_Provided entries_
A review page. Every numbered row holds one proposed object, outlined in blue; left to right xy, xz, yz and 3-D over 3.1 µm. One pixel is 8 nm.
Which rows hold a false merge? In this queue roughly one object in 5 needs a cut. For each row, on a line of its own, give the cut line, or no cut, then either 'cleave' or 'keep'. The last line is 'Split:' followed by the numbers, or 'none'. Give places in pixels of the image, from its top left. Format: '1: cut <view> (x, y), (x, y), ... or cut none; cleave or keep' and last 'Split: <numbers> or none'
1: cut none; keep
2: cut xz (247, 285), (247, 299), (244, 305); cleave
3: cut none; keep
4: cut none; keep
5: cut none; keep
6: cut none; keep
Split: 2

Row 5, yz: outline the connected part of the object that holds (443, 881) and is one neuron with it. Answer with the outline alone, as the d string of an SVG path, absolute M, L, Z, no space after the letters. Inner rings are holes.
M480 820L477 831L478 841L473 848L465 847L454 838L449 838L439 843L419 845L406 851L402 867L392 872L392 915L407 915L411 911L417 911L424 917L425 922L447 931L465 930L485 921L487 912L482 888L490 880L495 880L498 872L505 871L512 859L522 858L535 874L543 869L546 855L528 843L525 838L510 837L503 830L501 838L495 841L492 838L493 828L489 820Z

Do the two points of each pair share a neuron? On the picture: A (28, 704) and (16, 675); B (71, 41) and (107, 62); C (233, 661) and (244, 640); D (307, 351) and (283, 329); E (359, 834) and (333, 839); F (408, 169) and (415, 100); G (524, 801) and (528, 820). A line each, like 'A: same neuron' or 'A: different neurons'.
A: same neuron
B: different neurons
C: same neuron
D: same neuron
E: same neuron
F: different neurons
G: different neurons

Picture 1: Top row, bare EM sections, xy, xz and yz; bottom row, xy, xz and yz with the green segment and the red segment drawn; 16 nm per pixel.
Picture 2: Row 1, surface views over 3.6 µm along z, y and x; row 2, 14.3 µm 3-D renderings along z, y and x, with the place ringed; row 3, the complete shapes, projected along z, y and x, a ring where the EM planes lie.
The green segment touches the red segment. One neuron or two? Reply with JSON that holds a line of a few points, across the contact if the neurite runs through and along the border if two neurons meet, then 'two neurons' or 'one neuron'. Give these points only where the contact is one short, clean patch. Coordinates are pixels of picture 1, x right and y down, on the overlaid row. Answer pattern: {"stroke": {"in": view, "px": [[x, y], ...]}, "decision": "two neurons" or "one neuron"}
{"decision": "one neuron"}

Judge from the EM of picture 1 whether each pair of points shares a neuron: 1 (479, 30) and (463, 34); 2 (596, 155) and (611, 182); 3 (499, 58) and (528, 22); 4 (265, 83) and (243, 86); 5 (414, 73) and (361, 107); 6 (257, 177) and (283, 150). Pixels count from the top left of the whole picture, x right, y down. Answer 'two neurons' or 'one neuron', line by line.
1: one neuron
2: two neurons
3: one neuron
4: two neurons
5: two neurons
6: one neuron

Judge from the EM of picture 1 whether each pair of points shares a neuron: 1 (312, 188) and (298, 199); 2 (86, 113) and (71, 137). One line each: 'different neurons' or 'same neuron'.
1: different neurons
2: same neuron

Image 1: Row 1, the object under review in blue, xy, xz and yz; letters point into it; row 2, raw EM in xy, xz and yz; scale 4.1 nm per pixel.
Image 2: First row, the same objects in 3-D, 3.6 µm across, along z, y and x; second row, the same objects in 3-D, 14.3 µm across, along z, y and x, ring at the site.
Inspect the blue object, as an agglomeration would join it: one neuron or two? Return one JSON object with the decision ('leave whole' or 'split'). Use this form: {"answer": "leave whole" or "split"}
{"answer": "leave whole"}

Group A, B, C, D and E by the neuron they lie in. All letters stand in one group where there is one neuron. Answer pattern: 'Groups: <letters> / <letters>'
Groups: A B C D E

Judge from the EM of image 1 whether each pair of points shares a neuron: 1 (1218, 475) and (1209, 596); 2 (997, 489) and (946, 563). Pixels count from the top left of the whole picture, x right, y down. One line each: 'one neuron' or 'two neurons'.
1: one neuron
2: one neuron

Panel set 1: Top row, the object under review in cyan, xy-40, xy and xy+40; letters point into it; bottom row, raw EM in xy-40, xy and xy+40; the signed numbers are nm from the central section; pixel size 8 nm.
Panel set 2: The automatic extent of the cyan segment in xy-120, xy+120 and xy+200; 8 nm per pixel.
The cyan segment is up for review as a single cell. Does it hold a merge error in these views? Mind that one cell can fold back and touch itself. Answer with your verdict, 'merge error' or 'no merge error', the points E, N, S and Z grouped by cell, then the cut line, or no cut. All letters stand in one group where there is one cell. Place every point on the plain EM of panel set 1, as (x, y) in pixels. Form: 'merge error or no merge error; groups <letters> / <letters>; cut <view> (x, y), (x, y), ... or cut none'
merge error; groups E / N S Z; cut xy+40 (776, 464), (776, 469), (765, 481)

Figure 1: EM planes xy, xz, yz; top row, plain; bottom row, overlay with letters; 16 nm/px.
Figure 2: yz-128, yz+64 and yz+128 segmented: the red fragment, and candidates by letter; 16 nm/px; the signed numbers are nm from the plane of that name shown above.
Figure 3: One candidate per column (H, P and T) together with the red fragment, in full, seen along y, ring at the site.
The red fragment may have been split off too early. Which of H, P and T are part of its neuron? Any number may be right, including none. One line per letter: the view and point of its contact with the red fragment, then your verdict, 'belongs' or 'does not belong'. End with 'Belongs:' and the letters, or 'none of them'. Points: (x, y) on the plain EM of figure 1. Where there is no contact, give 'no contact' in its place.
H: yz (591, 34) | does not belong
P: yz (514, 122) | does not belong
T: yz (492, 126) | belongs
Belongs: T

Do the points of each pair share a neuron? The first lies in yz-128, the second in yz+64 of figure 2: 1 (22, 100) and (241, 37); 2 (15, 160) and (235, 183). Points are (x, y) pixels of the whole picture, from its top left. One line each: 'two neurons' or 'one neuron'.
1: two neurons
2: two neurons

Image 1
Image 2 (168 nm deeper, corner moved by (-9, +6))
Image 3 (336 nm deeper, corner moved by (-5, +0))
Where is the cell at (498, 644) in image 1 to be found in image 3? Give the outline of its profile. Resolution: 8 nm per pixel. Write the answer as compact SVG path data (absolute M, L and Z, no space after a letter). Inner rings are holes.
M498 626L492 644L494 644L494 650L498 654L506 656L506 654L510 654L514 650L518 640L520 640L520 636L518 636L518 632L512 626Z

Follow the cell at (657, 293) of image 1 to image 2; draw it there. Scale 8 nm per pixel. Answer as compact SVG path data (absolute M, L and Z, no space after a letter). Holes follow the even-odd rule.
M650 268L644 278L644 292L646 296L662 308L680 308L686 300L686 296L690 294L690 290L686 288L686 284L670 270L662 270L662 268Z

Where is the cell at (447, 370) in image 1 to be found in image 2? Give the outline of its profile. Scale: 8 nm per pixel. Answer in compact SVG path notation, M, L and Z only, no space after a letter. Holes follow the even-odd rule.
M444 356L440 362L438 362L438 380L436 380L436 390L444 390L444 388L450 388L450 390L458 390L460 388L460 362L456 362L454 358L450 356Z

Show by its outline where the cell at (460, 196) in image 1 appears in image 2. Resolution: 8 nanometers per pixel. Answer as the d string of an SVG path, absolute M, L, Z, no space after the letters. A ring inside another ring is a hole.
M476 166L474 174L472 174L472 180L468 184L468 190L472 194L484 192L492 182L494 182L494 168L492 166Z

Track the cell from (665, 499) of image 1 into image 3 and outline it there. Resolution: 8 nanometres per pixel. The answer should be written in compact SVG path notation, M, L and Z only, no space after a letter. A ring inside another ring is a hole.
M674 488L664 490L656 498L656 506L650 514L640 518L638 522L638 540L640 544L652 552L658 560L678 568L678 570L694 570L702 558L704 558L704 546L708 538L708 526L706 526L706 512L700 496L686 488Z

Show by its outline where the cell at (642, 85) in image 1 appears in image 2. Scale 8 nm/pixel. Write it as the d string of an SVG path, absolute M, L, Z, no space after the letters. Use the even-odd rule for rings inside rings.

_Exercise instructions_
In the preceding material, find each line holding the word "site" and copy it out.

_Exercise output_
Image 2: First row, the same objects in 3-D, 3.6 µm across, along z, y and x; second row, the same objects in 3-D, 14.3 µm across, along z, y and x, ring at the site.
Figure 3: One candidate per column (H, P and T) together with the red fragment, in full, seen along y, ring at the site.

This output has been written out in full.